_Extracted entries:_
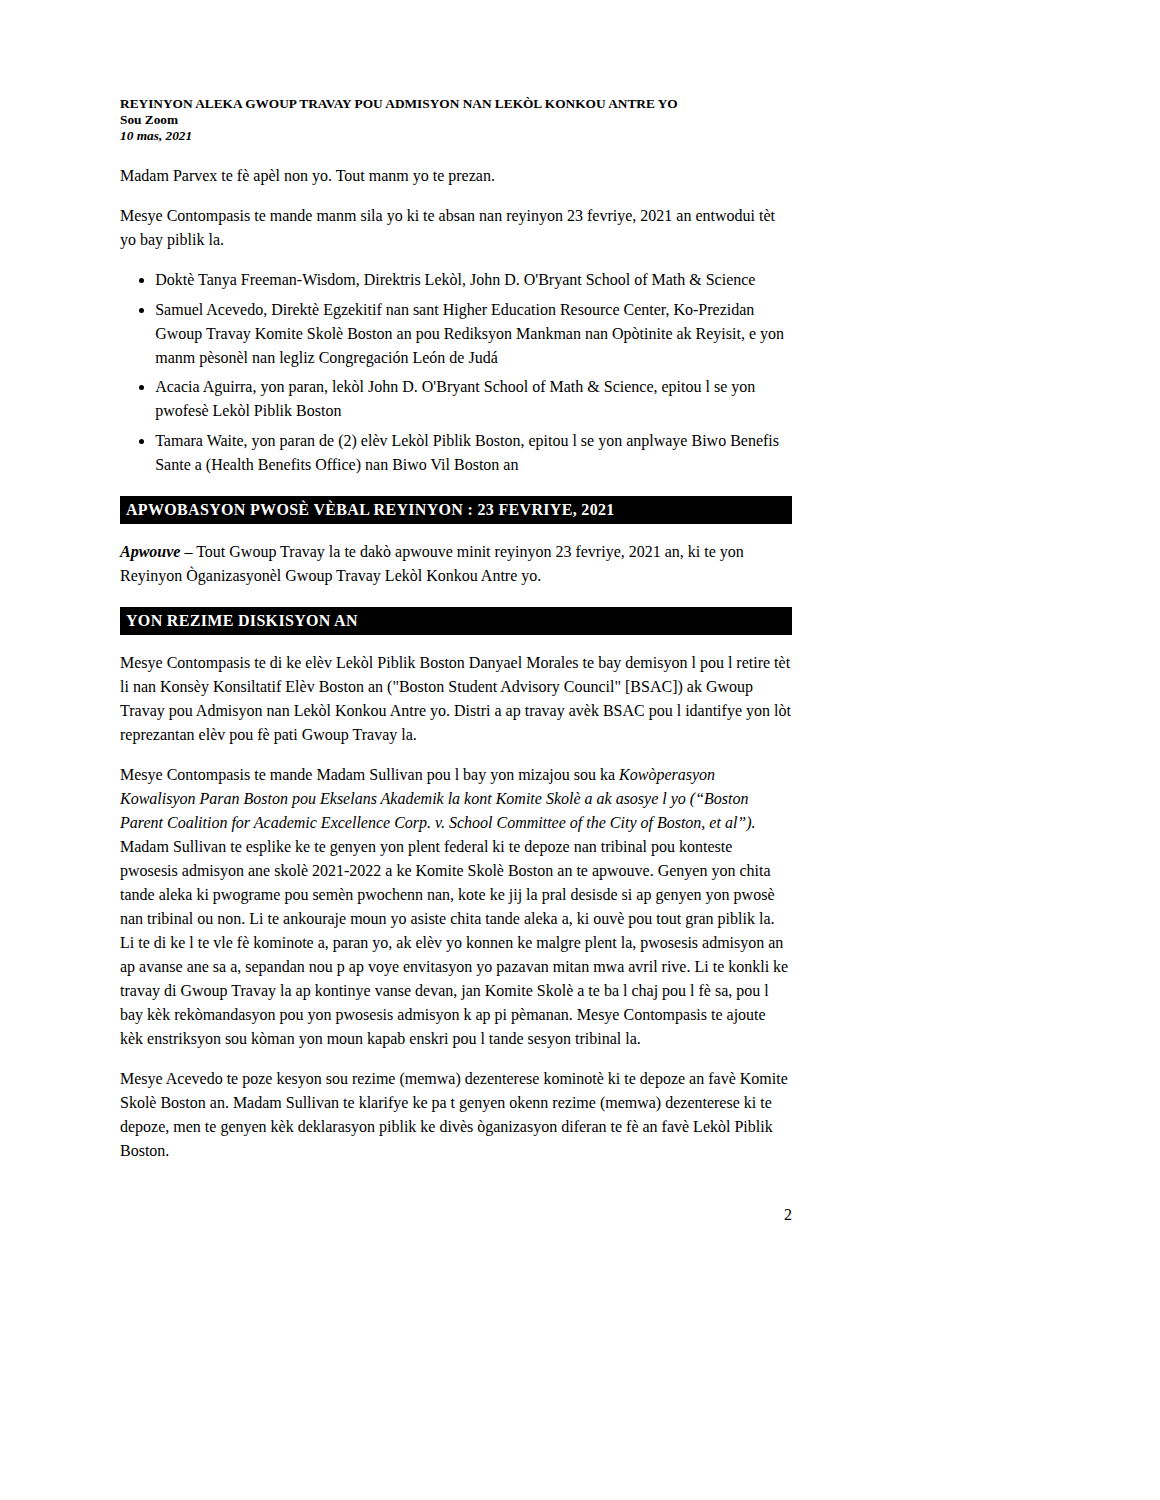REYINYON ALEKA GWOUP TRAVAY POU ADMISYON NAN LEKÒL KONKOU ANTRE YO
Sou Zoom
10 mas, 2021
Madam Parvex te fè apèl non yo. Tout manm yo te prezan.
Mesye Contompasis te mande manm sila yo ki te absan nan reyinyon 23 fevriye, 2021 an entwodui tèt yo bay piblik la.
Doktè Tanya Freeman-Wisdom, Direktris Lekòl, John D. O'Bryant School of Math & Science
Samuel Acevedo, Direktè Egzekitif nan sant Higher Education Resource Center, Ko-Prezidan Gwoup Travay Komite Skolè Boston an pou Rediksyon Mankman nan Opòtinite ak Reyisit, e yon manm pèsonèl nan legliz Congregación León de Judá
Acacia Aguirra, yon paran, lekòl John D. O'Bryant School of Math & Science, epitou l se yon pwofesè Lekòl Piblik Boston
Tamara Waite, yon paran de (2) elèv Lekòl Piblik Boston, epitou l se yon anplwaye Biwo Benefis Sante a (Health Benefits Office) nan Biwo Vil Boston an
APWOBASYON PWOSÈ VÈBAL REYINYON : 23 FEVRIYE, 2021
Apwouve – Tout Gwoup Travay la te dakò apwouve minit reyinyon 23 fevriye, 2021 an, ki te yon Reyinyon Òganizasyonèl Gwoup Travay Lekòl Konkou Antre yo.
YON REZIME DISKISYON AN
Mesye Contompasis te di ke elèv Lekòl Piblik Boston Danyael Morales te bay demisyon l pou l retire tèt li nan Konsèy Konsiltatif Elèv Boston an ("Boston Student Advisory Council" [BSAC]) ak Gwoup Travay pou Admisyon nan Lekòl Konkou Antre yo. Distri a ap travay avèk BSAC pou l idantifye yon lòt reprezantan elèv pou fè pati Gwoup Travay la.
Mesye Contompasis te mande Madam Sullivan pou l bay yon mizajou sou ka Kowòperasyon Kowalisyon Paran Boston pou Ekselans Akademik la kont Komite Skolè a ak asosye l yo (“Boston Parent Coalition for Academic Excellence Corp. v. School Committee of the City of Boston, et al”). Madam Sullivan te esplike ke te genyen yon plent federal ki te depoze nan tribinal pou konteste pwosesis admisyon ane skolè 2021-2022 a ke Komite Skolè Boston an te apwouve. Genyen yon chita tande aleka ki pwograme pou semèn pwochenn nan, kote ke jij la pral desisde si ap genyen yon pwosè nan tribinal ou non. Li te ankouraje moun yo asiste chita tande aleka a, ki ouvè pou tout gran piblik la. Li te di ke l te vle fè kominote a, paran yo, ak elèv yo konnen ke malgre plent la, pwosesis admisyon an ap avanse ane sa a, sepandan nou p ap voye envitasyon yo pazavan mitan mwa avril rive. Li te konkli ke travay di Gwoup Travay la ap kontinye vanse devan, jan Komite Skolè a te ba l chaj pou l fè sa, pou l bay kèk rekòmandasyon pou yon pwosesis admisyon k ap pi pèmanan. Mesye Contompasis te ajoute kèk enstriksyon sou kòman yon moun kapab enskri pou l tande sesyon tribinal la.
Mesye Acevedo te poze kesyon sou rezime (memwa) dezenterese kominotè ki te depoze an favè Komite Skolè Boston an. Madam Sullivan te klarifye ke pa t genyen okenn rezime (memwa) dezenterese ki te depoze, men te genyen kèk deklarasyon piblik ke divès òganizasyon diferan te fè an favè Lekòl Piblik Boston.
2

_Problem statement:_
Whenever a line of the data holds the string "Science", pick that line out.

_Output of the exercise:_
Doktè Tanya Freeman-Wisdom, Direktris Lekòl, John D. O'Bryant School of Math & Science
Acacia Aguirra, yon paran, lekòl John D. O'Bryant School of Math & Science, epitou l se yon pwofesè Lekòl Piblik Boston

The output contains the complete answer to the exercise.